With direct indexing set to grow at a 12% annualized rate, advisors can use these investments to assist clients with taxes, but tech advances offer other significant advantages.
According to research firm Cerulli Associates, direct indexing is poised for growth, with assets expected to reach $800 billion by 2026. The investment vehicle is also becoming popular with financial advisors who can customize an index – improving tax harvesting value and tailoring investment exposures.
With direct indexing, advisors can create a personal basket of stocks to track the return of a target index such as the S&P 500. This customized basket lets advisors sell individual holdings rather than the entire index, which is needed if the client only owns an exchange-traded fund or mutual fund. This tax-loss harvesting flexibility is the biggest selling point for this investment vehicle.
The hidden advantage of direct indexing, however, is even more powerful than its tax efficiency for certain clients: the technology that makes direct indexing possible at scale also optimizes portfolio constituents.
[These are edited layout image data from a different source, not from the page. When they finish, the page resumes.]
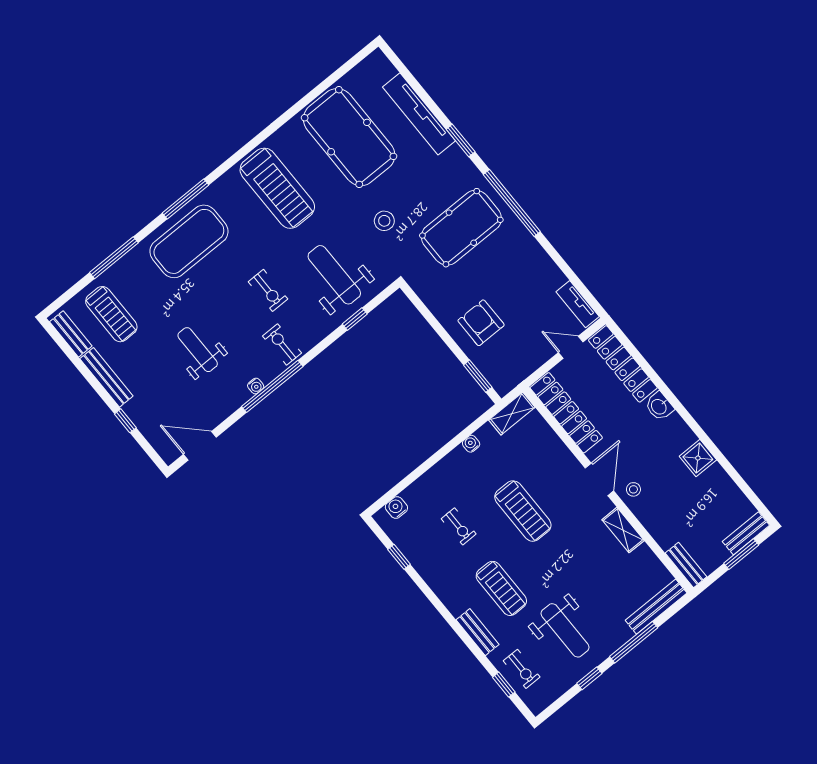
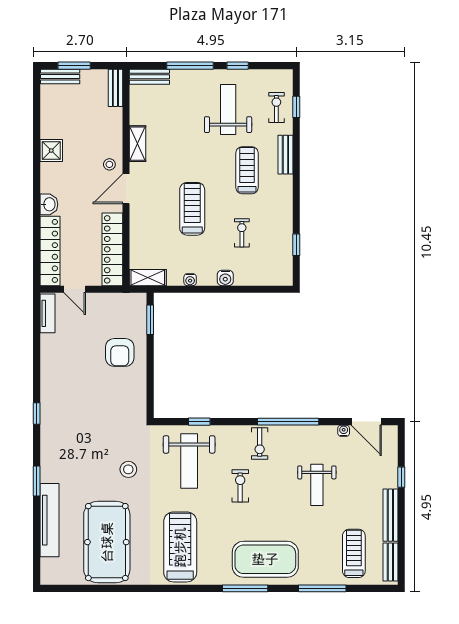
window: (512, 203) -> (37, 413), width x0.32
pool table: (461, 228) -> (82, 424), removed
water cooler: (256, 386) -> (344, 431), moved
water cooler: (396, 507) -> (225, 278), moved
bench: (656, 607) -> (149, 77), width x0.73

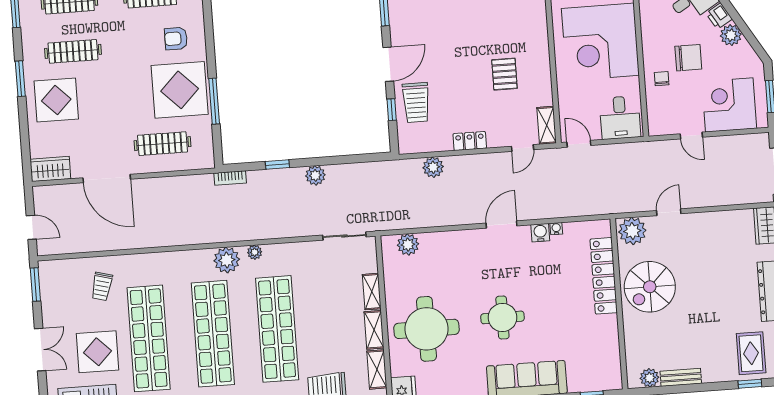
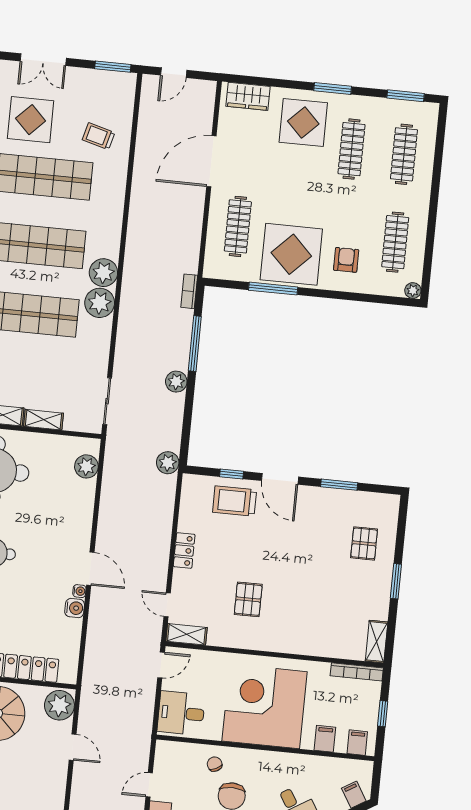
pallet: (504, 74) -> (248, 599), turned 90
chair: (662, 79) -> (215, 764), turned -116
window: (277, 164) -> (195, 344), width x2.17
plant: (433, 167) -> (168, 463), moved
wardrobe: (50, 169) -> (248, 96), moved, turned 90
water cooler: (556, 229) -> (79, 591), moved
plant: (255, 252) -> (100, 303), width x1.88, depth x1.88

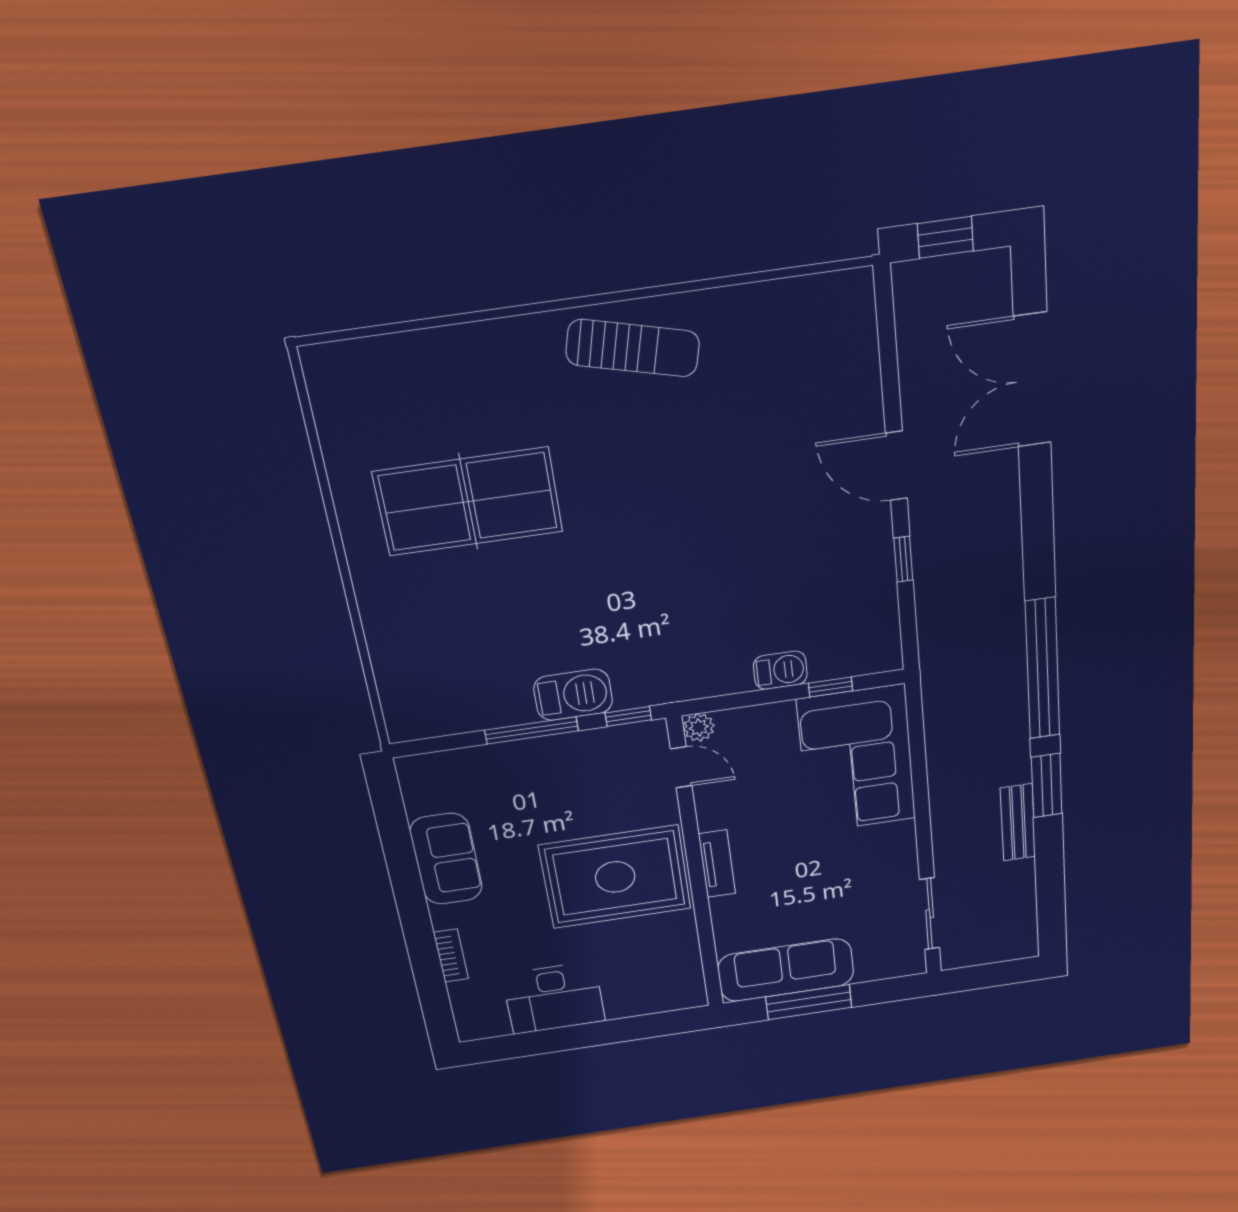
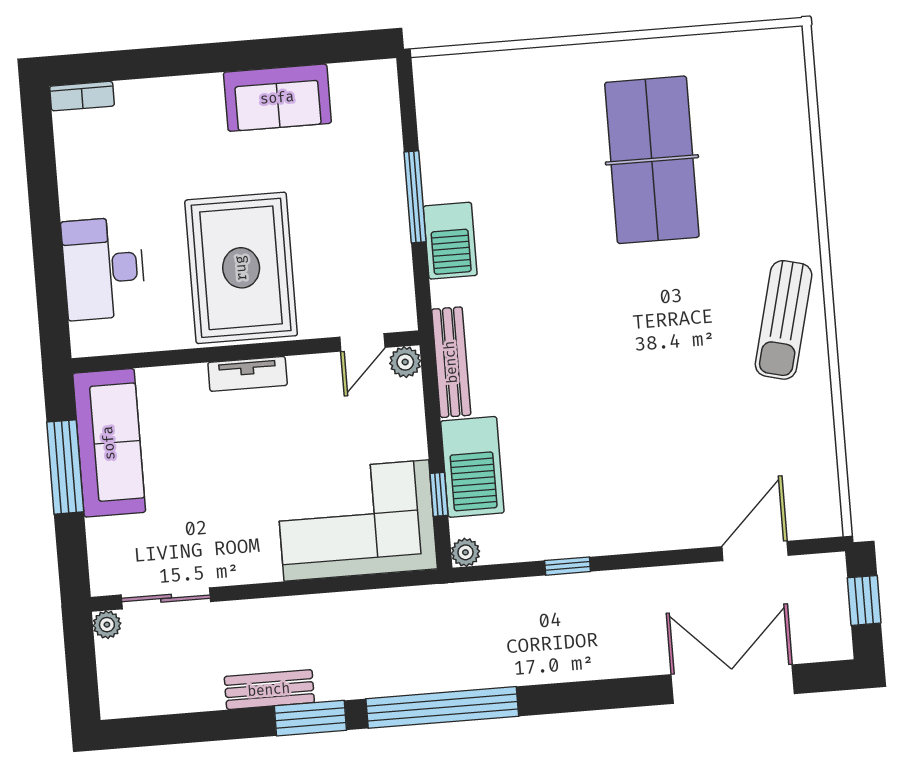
door: (896, 466) -> (755, 551), moved
plant: (889, 658) -> (465, 552), added
barbecue: (780, 670) -> (472, 467), width x1.88, depth x1.53
bench: (697, 685) -> (451, 362), added
window: (628, 716) -> (423, 293), removed
bookcase: (451, 956) -> (82, 96), moved
plant: (953, 958) -> (107, 625), added
desk: (554, 998) -> (104, 268), moved

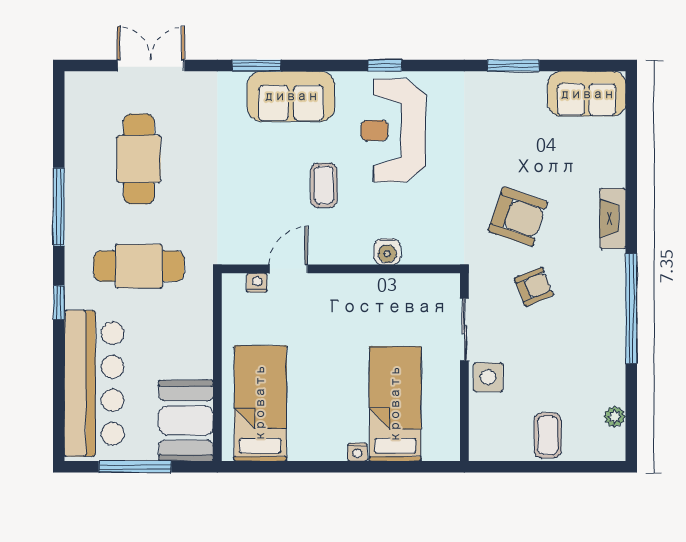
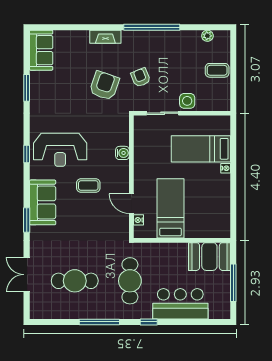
bar counter: (94, 383) -> (180, 304), width x0.73
bed: (260, 403) -> (170, 208), moved, turned 90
Advisors can now personalize indexes for clients with significant holdings of company stock, reducing a client’s overexposure to a specific holding. For clients who steer away from certain companies or industries, direct indexing can finely tune holdings versus comparable ETFs or mutual funds. It also makes charitable giving more efficient.
New Technology Breathes Life into an Old Strategy
Direct indexing makes the concept of separately managed accounts traditionally found at the institutional level available to many more clients and allows advisors to offer it at scale. Deloitte finds robust algorithmic trading technology, low trading fees, and the advent of fractional shares lowered direct indexing’s cost.
Cerulli’s $800 billion growth estimate for direct indexing by 2026 reflects that the investment vehicle will grow at an annualized rate of over 12%. That’s a faster growth rate than the expected growth of mutual funds, exchange-traded funds, and separate accounts. In addition, Cerulli cites the tax efficiency and other advantages for the potential growth.
Tax-loss harvesting grabs all the headlines because the algorithm does the work for the advisor; taking advantage of losses anytime during the year automatically. However, the algorithm’s hidden advantage is how it optimizes holdings.
Direct indexing’s optimization can mimic index-like returns for investors even if they don’t own every index component, according to Barron's. For example, the article explains if a client is a Microsoft employee and owns company shares, simply owning the S&P 500 exposes the client to concentration risk. With direct indexing, the algorithm does not simply swap out Microsoft for IBM; it efficiently finds stocks in other industries with similar return patterns to Microsoft.
Barron’s also notes direct indexing does not have to be a whole portfolio solution. Instead, direct indexing can be a complementary part of a household’s portfolio as it can generate losses that can offset gains in other parts of the portfolio.
The Cerulli research points out that direct indexing’s portfolio optimization can assist advisors who engage with ESG and values-based clients. For example, direct indexing can be used to screen not only for environmental-based criteria but also for social factors or religious values. In addition, personalizing portfolios to align with values while tracking certain index characteristics returns allows advisors to deliver tangible service beyond investment returns. The market research group says direct indexing may also open up advisors to work with endowments, foundations, and other long-term investing pools, which need to ensure their investments reflect their mission.
Direct indexing also offers advisors the ability to customize an index that may have a tilt to a specific sector, style, or market cap weighting. This allows the investor to express a certain investment view, and the advisor can automate that portfolio tilt rather than doing so manually.
Enhanced Charitable Giving
Direct indexing can be pursued as part of a long-term goal to take full advantage of the tax-loss harvesting capabilities. Over time, as poorer-performing stocks are sold, a portfolio’s cost basis may rise. That opens another avenue for advisors to deliver value to charitably minded clients.
Often, clients donate highly appreciated securities directly to a charity or as part of a donor-advised fund. Cerulli explains when advisors approach direct indexing and charitable giving as part of holistic wealth management, advisors can automate and optimize the process throughout the year to take advantage of market fluctuations.
Using Direct Indexing Technology to Augment Business
The personalization trend seen in other parts of our lives is now available for investments. Direct indexing allows advisors to balance customizing a portfolio to a client’s objectives while maintaining some return predictability by tracking an index. As a result, advisors have the opportunity to re-think their value propositions and service models and take advantage of new technologies to deliver differentiated offerings and a more personalized client experience.